In terms of the monetary ROI from Earnable alone, I might be sharing that a little later after I finish negotiations with Ramit's IWT Student Success Team.

Ramit is a pretty good entrepreneur. So much so, that it turned out Charlie Houpert over at Charisma On Command was one of his students including a few other successful people that I actually know personally. So, I'm working on a little negotiation that will boost my personal ROI by the end of the 60 days.

What do you think of this program?

Lucio Buffalmano and Dre have reacted to this post.
Lucio BuffalmanoDre

Thank you for this, Ali!

It's funny how their sales page read, "You're never alone — get feedback and answers in minutes," and then when I find myself alone the only person I can reach out to tells me, "We can't determine how exactly how long it will be before you get some replies." Maybe that should have been on their sale page :D.

That is manipulative in my opinion.

And "the community is student-based" is often the equivalent of the blind leading the blind.
Very cheap for the course-seller since they don't have to provide guidance, but also a poorer service.

I was looking for the "review" part in your post, and read that you want to give it some time to see the ROI.
What are your thoughts s ofar?

Matthew Whitewood and Stef have reacted to this post.
Matthew WhitewoodStef
Have you read the forum guidelines for effective communication already?

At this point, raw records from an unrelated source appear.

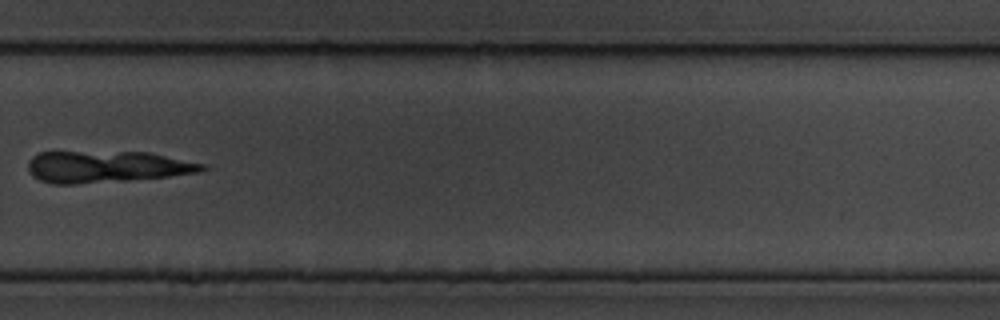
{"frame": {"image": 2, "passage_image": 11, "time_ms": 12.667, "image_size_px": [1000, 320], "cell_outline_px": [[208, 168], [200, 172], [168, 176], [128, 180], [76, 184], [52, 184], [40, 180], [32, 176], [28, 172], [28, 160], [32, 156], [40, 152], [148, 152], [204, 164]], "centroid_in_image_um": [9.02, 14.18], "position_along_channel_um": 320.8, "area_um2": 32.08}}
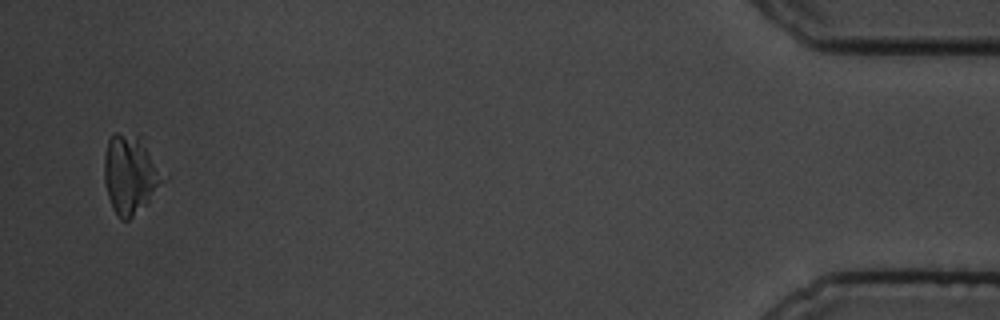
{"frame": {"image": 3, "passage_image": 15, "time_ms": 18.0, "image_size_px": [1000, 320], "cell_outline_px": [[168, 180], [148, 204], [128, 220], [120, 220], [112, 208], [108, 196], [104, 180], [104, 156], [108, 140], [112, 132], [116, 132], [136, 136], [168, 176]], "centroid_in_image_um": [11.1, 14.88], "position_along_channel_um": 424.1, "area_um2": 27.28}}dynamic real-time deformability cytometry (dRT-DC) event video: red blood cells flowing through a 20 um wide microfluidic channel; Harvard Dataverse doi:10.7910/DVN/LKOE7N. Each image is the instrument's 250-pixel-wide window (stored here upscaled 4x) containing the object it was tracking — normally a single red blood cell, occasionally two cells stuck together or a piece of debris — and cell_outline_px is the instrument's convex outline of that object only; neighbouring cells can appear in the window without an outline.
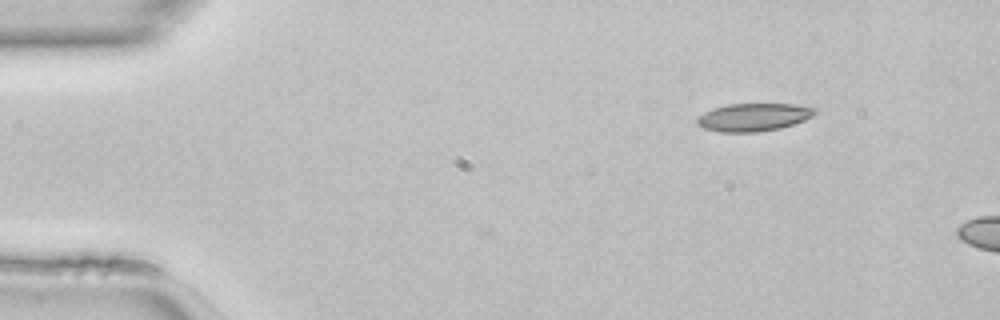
{"species": "common noctule bat (a hibernating species)", "species_latin": "Nyctalus noctula", "temperature_condition": "room temperature", "stored_images_in_passage": 4, "camera_frame_rate_fps": 3000, "um_per_image_px": 0.085, "animal": {"sex": "female", "body_mass_g": 22.7, "forearm_length_mm": 54.2}, "frame": {"image": 1, "passage_image": 1, "time_ms": 0.0, "image_size_px": [1000, 320], "cell_outline_px": [[820, 112], [804, 120], [780, 128], [756, 132], [720, 132], [704, 128], [696, 124], [696, 116], [712, 108], [728, 104], [792, 104], [816, 108]], "centroid_in_image_um": [64.03, 9.95], "position_along_channel_um": 21.0, "area_um2": 19.25}}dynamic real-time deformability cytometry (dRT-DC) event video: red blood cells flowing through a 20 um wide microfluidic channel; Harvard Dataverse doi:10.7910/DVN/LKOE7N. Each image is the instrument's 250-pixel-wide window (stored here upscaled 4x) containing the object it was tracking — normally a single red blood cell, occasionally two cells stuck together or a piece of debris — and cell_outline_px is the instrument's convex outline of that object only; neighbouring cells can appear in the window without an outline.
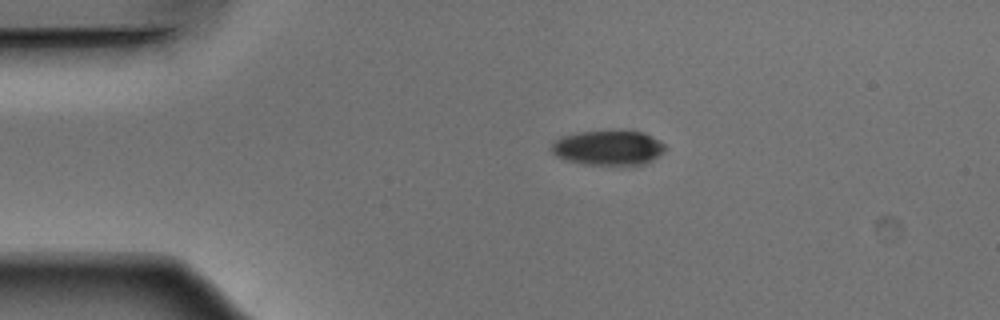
{"species": "Egyptian fruit bat (a non-hibernating species)", "species_latin": "Rousettus aegyptiacus", "temperature_condition": "warm", "stored_images_in_passage": 43, "camera_frame_rate_fps": 3000, "um_per_image_px": 0.085, "animal": {"sex": "male"}, "frame": {"image": 1, "passage_image": 1, "time_ms": 0.0, "image_size_px": [1000, 320], "cell_outline_px": [[664, 152], [652, 160], [644, 164], [584, 164], [564, 160], [556, 156], [552, 152], [552, 144], [560, 136], [576, 132], [620, 128], [628, 128], [644, 132], [660, 140], [664, 144]], "centroid_in_image_um": [51.71, 12.5], "position_along_channel_um": 33.3, "area_um2": 23.81}}
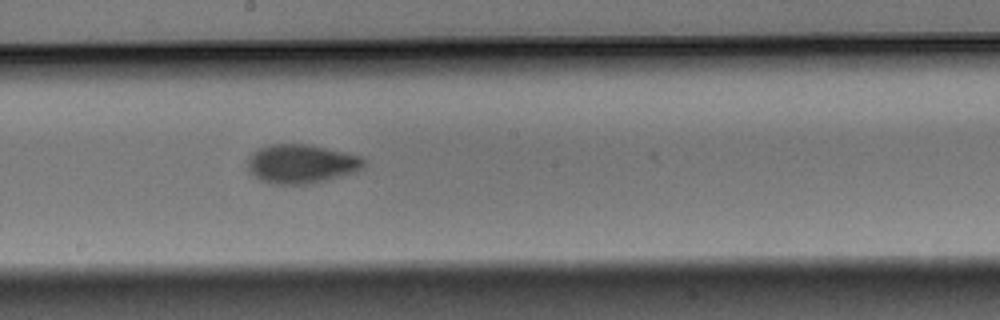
{"frame": {"image": 2, "passage_image": 19, "time_ms": 6.0, "image_size_px": [1000, 320], "cell_outline_px": [[368, 164], [356, 172], [308, 184], [272, 184], [260, 180], [248, 172], [248, 156], [252, 152], [260, 148], [272, 144], [308, 144], [344, 152], [360, 156], [368, 160]], "centroid_in_image_um": [25.62, 13.93], "position_along_channel_um": 222.6, "area_um2": 26.53}}
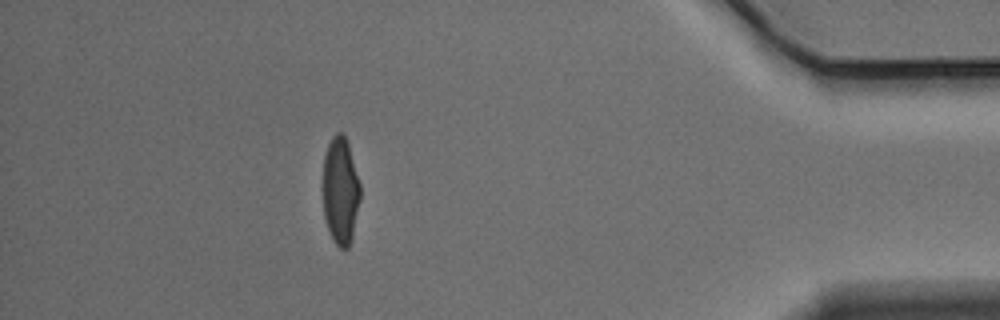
{"frame": {"image": 3, "passage_image": 37, "time_ms": 12.0, "image_size_px": [1000, 320], "cell_outline_px": [[360, 200], [352, 240], [348, 248], [340, 248], [336, 244], [328, 228], [324, 216], [324, 156], [328, 144], [332, 136], [336, 132], [344, 132], [348, 140], [360, 184]], "centroid_in_image_um": [28.96, 16.17], "position_along_channel_um": 406.2, "area_um2": 23.41}, "authors_computed_cell_mechanics": {"area_um2": 24.6228, "velocity_mm_per_s": 3.8651, "shape_relaxation_time_tau1_ms": 3.4381, "shape_relaxation_time_tau2_ms": 1.4751, "deformation_change_tau1": 0.1609, "deformation_change_tau2": 0.0584}}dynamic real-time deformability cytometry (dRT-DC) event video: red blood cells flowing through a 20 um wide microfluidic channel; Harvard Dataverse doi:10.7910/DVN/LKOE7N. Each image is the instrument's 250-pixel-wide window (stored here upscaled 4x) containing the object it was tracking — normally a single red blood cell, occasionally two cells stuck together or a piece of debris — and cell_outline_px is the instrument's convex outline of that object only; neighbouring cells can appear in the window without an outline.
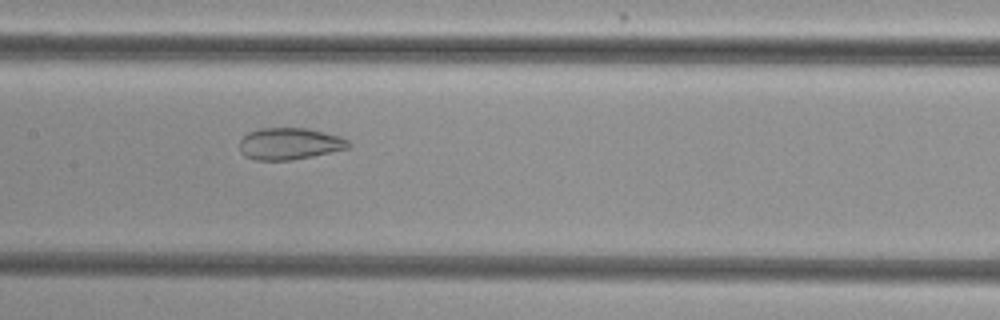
{"species": "common noctule bat (a hibernating species)", "species_latin": "Nyctalus noctula", "temperature_condition": "cold", "stored_images_in_passage": 47, "camera_frame_rate_fps": 3000, "um_per_image_px": 0.085, "animal": {"sex": "female", "body_mass_g": 29.2, "forearm_length_mm": 56.3}, "frame": {"image": 1, "passage_image": 20, "time_ms": 6.333, "image_size_px": [1000, 320], "cell_outline_px": [[352, 144], [348, 148], [312, 156], [292, 160], [256, 160], [244, 156], [240, 152], [240, 140], [248, 132], [260, 128], [308, 128], [340, 136], [348, 140]], "centroid_in_image_um": [24.6, 12.21], "position_along_channel_um": 182.8, "area_um2": 20.23}}
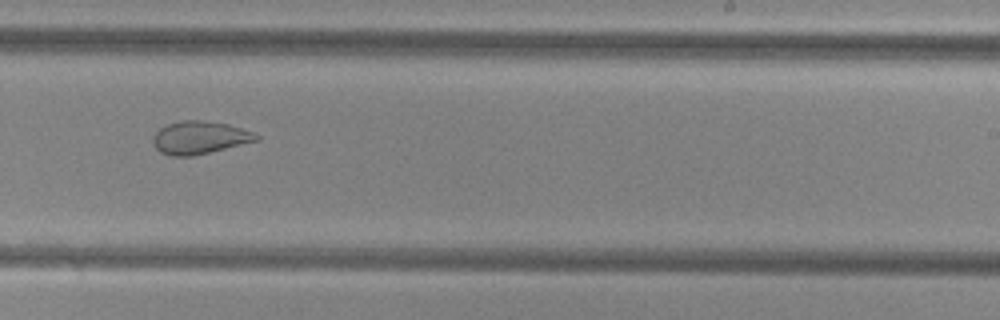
{"frame": {"image": 2, "passage_image": 27, "time_ms": 8.667, "image_size_px": [1000, 320], "cell_outline_px": [[260, 140], [192, 156], [172, 156], [160, 152], [152, 144], [152, 136], [160, 128], [168, 124], [180, 120], [204, 120], [228, 124], [252, 132], [260, 136]], "centroid_in_image_um": [16.94, 11.69], "position_along_channel_um": 272.1, "area_um2": 19.77}}
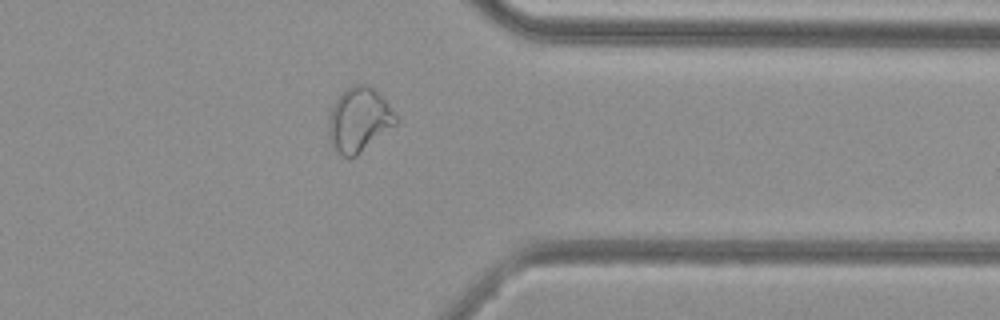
{"frame": {"image": 3, "passage_image": 36, "time_ms": 11.667, "image_size_px": [1000, 320], "cell_outline_px": [[396, 124], [356, 156], [344, 156], [332, 148], [328, 136], [328, 120], [332, 104], [352, 84], [368, 84], [388, 104], [396, 116]], "centroid_in_image_um": [30.47, 10.19], "position_along_channel_um": 380.9, "area_um2": 24.8}, "authors_computed_cell_mechanics": {"area_um2": 26.0678, "velocity_mm_per_s": 3.8347, "shape_relaxation_time_tau1_ms": null, "shape_relaxation_time_tau2_ms": 1.126, "deformation_change_tau1": null, "deformation_change_tau2": 0.0682}}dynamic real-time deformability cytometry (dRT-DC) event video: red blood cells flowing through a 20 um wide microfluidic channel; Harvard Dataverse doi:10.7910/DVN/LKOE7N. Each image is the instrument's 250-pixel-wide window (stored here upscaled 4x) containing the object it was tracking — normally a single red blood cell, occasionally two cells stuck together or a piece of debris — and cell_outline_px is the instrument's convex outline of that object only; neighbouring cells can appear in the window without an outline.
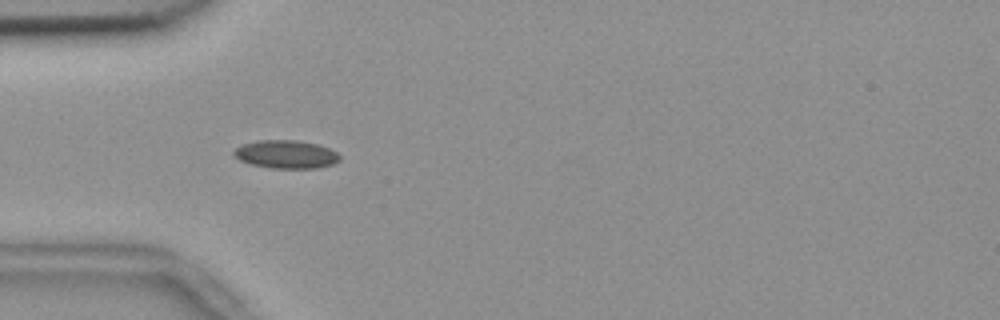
{"species": "common noctule bat (a hibernating species)", "species_latin": "Nyctalus noctula", "temperature_condition": "room temperature", "stored_images_in_passage": 55, "camera_frame_rate_fps": 3000, "um_per_image_px": 0.085, "animal": {"sex": "female", "body_mass_g": 18.4}, "frame": {"image": 1, "passage_image": 17, "time_ms": 5.333, "image_size_px": [1000, 320], "cell_outline_px": [[340, 160], [332, 164], [316, 168], [272, 168], [252, 164], [240, 160], [232, 152], [240, 144], [256, 140], [296, 140], [316, 144], [328, 148], [336, 152], [340, 156]], "centroid_in_image_um": [24.29, 13.11], "position_along_channel_um": 60.7, "area_um2": 17.28}}
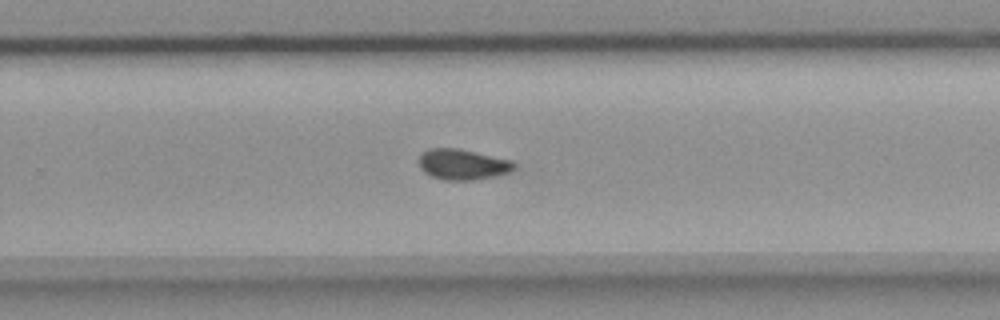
{"frame": {"image": 2, "passage_image": 36, "time_ms": 11.667, "image_size_px": [1000, 320], "cell_outline_px": [[516, 168], [512, 172], [496, 176], [476, 180], [444, 180], [432, 176], [424, 172], [420, 168], [420, 152], [428, 148], [460, 148], [508, 160], [516, 164]], "centroid_in_image_um": [39.32, 13.98], "position_along_channel_um": 290.5, "area_um2": 17.11}}
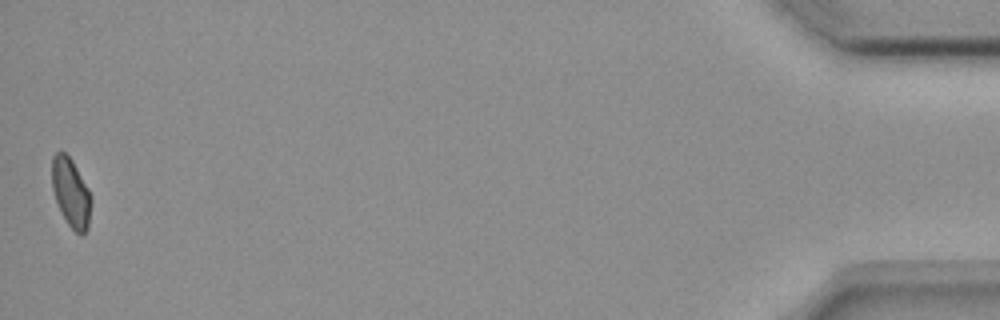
{"frame": {"image": 3, "passage_image": 55, "time_ms": 18.0, "image_size_px": [1000, 320], "cell_outline_px": [[92, 200], [88, 228], [84, 236], [80, 236], [68, 224], [56, 200], [52, 188], [52, 156], [60, 148], [72, 160], [88, 188], [92, 196]], "centroid_in_image_um": [6.05, 16.37], "position_along_channel_um": 429.2, "area_um2": 15.84}, "authors_computed_cell_mechanics": {"area_um2": 16.7042, "velocity_mm_per_s": 3.6744, "shape_relaxation_time_tau1_ms": null, "shape_relaxation_time_tau2_ms": 4.3676, "deformation_change_tau1": null, "deformation_change_tau2": 0.0757}}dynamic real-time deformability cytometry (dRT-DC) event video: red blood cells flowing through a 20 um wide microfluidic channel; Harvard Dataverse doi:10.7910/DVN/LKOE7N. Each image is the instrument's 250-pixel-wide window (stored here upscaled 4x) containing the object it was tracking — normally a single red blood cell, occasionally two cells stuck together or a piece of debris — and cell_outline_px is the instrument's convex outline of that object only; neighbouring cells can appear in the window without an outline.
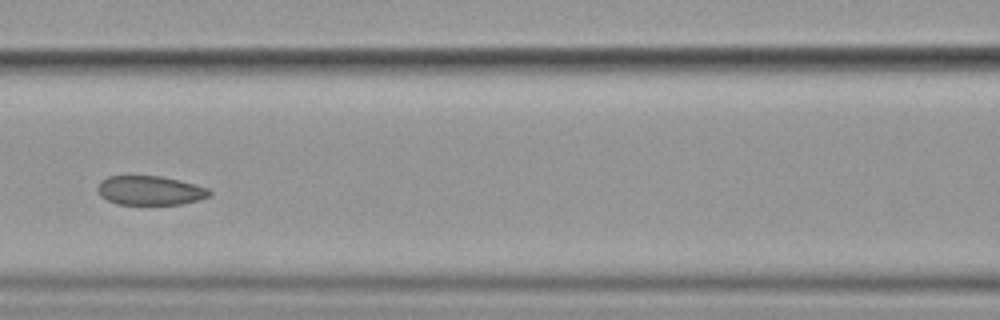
{"species": "common noctule bat (a hibernating species)", "species_latin": "Nyctalus noctula", "temperature_condition": "cold", "stored_images_in_passage": 16, "camera_frame_rate_fps": 3000, "um_per_image_px": 0.085, "animal": {"sex": "female", "body_mass_g": 19.9}, "frame": {"image": 1, "passage_image": 7, "time_ms": 7.667, "image_size_px": [1000, 320], "cell_outline_px": [[212, 196], [200, 200], [180, 204], [116, 204], [100, 196], [96, 188], [100, 180], [108, 176], [160, 176], [180, 180], [208, 188], [212, 192]], "centroid_in_image_um": [12.76, 16.19], "position_along_channel_um": 153.8, "area_um2": 19.19}}
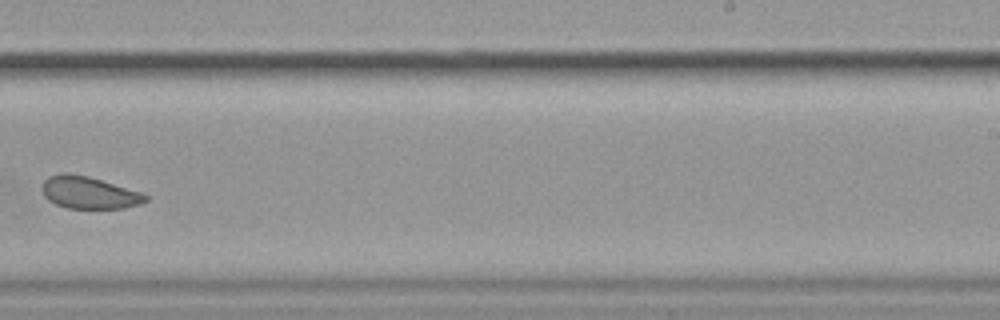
{"frame": {"image": 2, "passage_image": 10, "time_ms": 11.333, "image_size_px": [1000, 320], "cell_outline_px": [[148, 200], [140, 204], [124, 208], [68, 208], [56, 204], [48, 200], [44, 196], [40, 188], [44, 180], [48, 176], [60, 172], [68, 172], [88, 176], [144, 192], [148, 196]], "centroid_in_image_um": [7.56, 16.35], "position_along_channel_um": 281.4, "area_um2": 19.77}, "authors_computed_cell_mechanics": {"area_um2": 22.5709, "velocity_mm_per_s": 3.4955, "shape_relaxation_time_tau1_ms": 7.3081, "shape_relaxation_time_tau2_ms": null, "deformation_change_tau1": 0.1203, "deformation_change_tau2": null}}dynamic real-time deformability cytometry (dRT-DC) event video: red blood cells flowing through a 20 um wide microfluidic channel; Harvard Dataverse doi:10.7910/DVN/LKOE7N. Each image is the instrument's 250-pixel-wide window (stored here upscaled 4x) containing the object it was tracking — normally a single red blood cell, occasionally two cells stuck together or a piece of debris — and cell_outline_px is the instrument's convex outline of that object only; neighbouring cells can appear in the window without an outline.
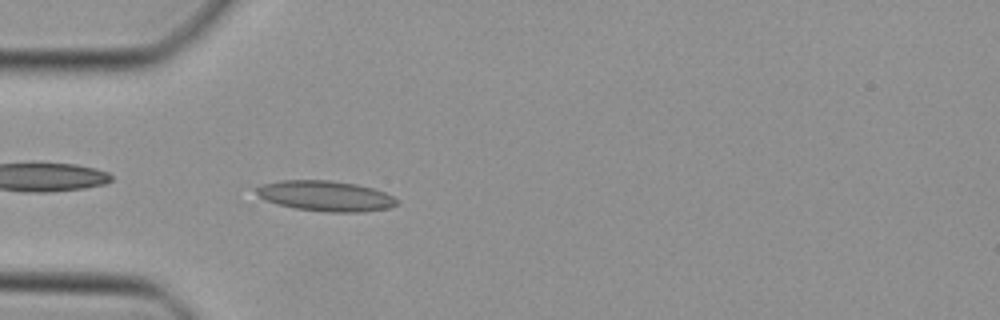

Yup, I completely agree that it's manipulative. And, I was hurt that after spending so much money on this program, something that was promised was then yanked away (more like never there).

The program is great so far, Lucio:

  • It surpassed my expectations in terms of helping me create a winning offer
  • It (barely) met my expectations in terms of teaching sales (full disclosure, I called customer support before joining to ask if sales scripts were included and they didn't have much they could say, so I wasn't expecting much here)
  • It felt a little hurtful at times (Ramit can be a little harsh when it comes to teaching the difference between people who will actually buy and people who won't)
  • Ramit is honest and his intentions are warm (he seems willing to give refunds without too much hassle, has a special list of people he has blocked from ever buying his courses due to rudeness in order to keep his team from having to deal with them, takes the time to read a lot of the Instagram DMs and emails he receives from strangers, and follows the rules of assertive feedback-giving to provide constructive feedback without damaging the egos of the learners involved)
  • It surpassed my expectations in terms of teaching how to successfully launch the online business to a great start using quality customer research
  • It surpassed my expectations in terms of teaching how to make your business idea one that's truly rooted in something you're passionate about
  • In terms of communities, it's not a competition. But, if it were, the TPM community would be eating Earnable's lunch 🙂

Unluckily, I'll have to pair this program with a couple of other deals I had planned for later down the road in order to make it work for me. But, the good news is that once you have the customers, Ramit literally handles teaching the rest (including automation).

Based on the data I've acquired so far, the business I'm building with Ramit right now has 7-figure potential. And, that detail may be drawing up my impression of Earnable as a program overall since it helped me generate the offer that gave it this potential. That's a part of why I'm hustling so hard to make it work, to get more data to find out if the numbers I'm seeing are real.

If anyone else were to join the program though, I'd say that depending on the idea they go with, Earnable might actually be 100% enough for them. It's surprisingly robust on the inside (might be why the sales page is so long).

Lucio Buffalmano and Sam Wellington have reacted to this post.